座りっぱなしだっので、ついよろけてしまい、保っちゃんの肩に掴まる。
「ジャマすんなって言ったろう、三の字」
と、私に気を取られた瞬間、かかった大物が急に潜ったらしく、竿ごと持ってかれてしまったのだ。
「わわっ、カナエ、カナエー」
「保っちゃん危ない」
「行くなー、オレをおいて行かないでくれー、他のオトコと一緒に行かないでくれーーー」
竿を、いや、ルアーをとりに飛び込もうとする保っちゃんを取り押さえようとしたが、足がもつれてしまい、一緒に海に落ちてしまった。
「わわっ、小川さん、保っさーん」
重ちゃんの驚きの声だけが聴こえた。
※ ※ ※ ※ ※
「大丈夫? 三ちゃん」
「ああ」
心配そうに千秋が訊いてくれるが、ずぶ濡れになっただけでほぼ無傷だ。
ふたりともライフジャケットを着ていたので、幸いすぐに引き上げてもらったが、4月下旬とはいえ、さすがに海の水は冷たい。

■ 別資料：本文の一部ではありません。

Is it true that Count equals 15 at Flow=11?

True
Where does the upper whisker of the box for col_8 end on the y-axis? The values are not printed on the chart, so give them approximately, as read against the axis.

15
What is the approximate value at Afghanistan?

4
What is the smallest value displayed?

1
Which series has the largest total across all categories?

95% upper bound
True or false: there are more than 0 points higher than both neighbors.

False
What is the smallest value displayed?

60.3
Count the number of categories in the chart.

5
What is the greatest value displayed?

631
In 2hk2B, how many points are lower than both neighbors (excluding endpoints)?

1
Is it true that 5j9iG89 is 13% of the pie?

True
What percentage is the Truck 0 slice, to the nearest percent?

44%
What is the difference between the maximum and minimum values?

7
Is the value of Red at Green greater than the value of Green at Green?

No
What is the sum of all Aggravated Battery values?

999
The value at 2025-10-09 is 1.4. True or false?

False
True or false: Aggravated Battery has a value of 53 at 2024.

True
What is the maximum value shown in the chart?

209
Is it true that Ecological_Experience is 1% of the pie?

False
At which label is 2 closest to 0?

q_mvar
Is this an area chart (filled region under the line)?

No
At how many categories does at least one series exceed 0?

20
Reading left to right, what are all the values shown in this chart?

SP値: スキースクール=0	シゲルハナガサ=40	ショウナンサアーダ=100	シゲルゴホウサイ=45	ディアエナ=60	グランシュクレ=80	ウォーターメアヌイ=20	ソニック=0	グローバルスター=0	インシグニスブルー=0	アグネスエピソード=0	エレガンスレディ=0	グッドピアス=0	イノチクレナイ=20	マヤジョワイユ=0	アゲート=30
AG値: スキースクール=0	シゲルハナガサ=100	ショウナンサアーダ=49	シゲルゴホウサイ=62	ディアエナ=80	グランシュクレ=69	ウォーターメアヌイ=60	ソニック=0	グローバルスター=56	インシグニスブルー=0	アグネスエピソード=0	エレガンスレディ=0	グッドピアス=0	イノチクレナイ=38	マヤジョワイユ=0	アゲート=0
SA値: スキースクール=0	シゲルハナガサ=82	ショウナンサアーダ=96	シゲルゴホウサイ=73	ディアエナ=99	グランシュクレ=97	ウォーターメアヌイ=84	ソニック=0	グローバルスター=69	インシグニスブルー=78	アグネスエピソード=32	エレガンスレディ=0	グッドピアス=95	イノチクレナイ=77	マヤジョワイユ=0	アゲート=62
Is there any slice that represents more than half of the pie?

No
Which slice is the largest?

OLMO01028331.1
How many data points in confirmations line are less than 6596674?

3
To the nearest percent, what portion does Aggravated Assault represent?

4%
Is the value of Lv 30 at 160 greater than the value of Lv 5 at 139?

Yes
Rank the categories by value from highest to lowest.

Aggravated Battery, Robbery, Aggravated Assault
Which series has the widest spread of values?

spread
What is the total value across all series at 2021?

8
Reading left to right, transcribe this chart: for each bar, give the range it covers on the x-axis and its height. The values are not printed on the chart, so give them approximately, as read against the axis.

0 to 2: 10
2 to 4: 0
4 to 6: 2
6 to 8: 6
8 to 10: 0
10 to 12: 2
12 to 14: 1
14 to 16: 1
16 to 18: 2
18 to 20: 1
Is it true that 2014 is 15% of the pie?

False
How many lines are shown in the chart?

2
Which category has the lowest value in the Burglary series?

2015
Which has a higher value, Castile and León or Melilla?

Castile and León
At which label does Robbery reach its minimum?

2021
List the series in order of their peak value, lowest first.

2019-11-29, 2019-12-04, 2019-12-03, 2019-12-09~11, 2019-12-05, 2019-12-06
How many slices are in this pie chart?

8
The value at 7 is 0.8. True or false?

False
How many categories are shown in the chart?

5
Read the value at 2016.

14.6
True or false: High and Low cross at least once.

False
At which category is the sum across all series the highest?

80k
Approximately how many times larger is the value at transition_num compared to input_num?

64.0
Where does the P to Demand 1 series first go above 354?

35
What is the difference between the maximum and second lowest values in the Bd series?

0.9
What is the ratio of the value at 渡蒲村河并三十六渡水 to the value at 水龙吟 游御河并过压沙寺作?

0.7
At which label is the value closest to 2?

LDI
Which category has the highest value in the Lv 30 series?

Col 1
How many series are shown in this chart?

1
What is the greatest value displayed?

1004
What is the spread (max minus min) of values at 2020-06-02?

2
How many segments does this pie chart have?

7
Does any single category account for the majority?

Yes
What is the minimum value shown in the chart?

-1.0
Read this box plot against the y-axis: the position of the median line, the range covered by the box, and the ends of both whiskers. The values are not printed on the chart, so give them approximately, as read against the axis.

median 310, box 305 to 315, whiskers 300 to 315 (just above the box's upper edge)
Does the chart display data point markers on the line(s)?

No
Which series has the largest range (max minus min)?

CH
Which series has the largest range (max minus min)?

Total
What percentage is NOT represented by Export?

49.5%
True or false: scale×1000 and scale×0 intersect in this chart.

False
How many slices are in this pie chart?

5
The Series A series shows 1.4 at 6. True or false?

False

すぐに港に引き返してもらい、千寿丸船長の自宅へとやってきた。
船長のところは民宿もやっていたので、濡れた服を洗って乾燥機に入れてもらい、その間、浴衣と毛布に包まれて待っている状態だ。
「カナエぇ、カナエぇ」
同じ格好をして座っている保っちゃんは、ずっとこんな調子で落ち込んでいる。
重ちゃん以外は事情を知らないので、どうしてこうなったか説明すると、マスター一家は苦笑いし、ノブは大笑いし、千秋は呆れた。
「どうする三ちゃん。このままじゃ可哀想だよ」
「といってもなぁ、海に落ちた物なんて拾いにいけないぞ」
「似たようなルアー買ってプレゼントしようか」
「それもいい手だが、あいにくどんなヤツだか覚えて無い。それに──代わりのじゃ納得しないだろうしな」
ふたりで思案にくれていると、来客があった。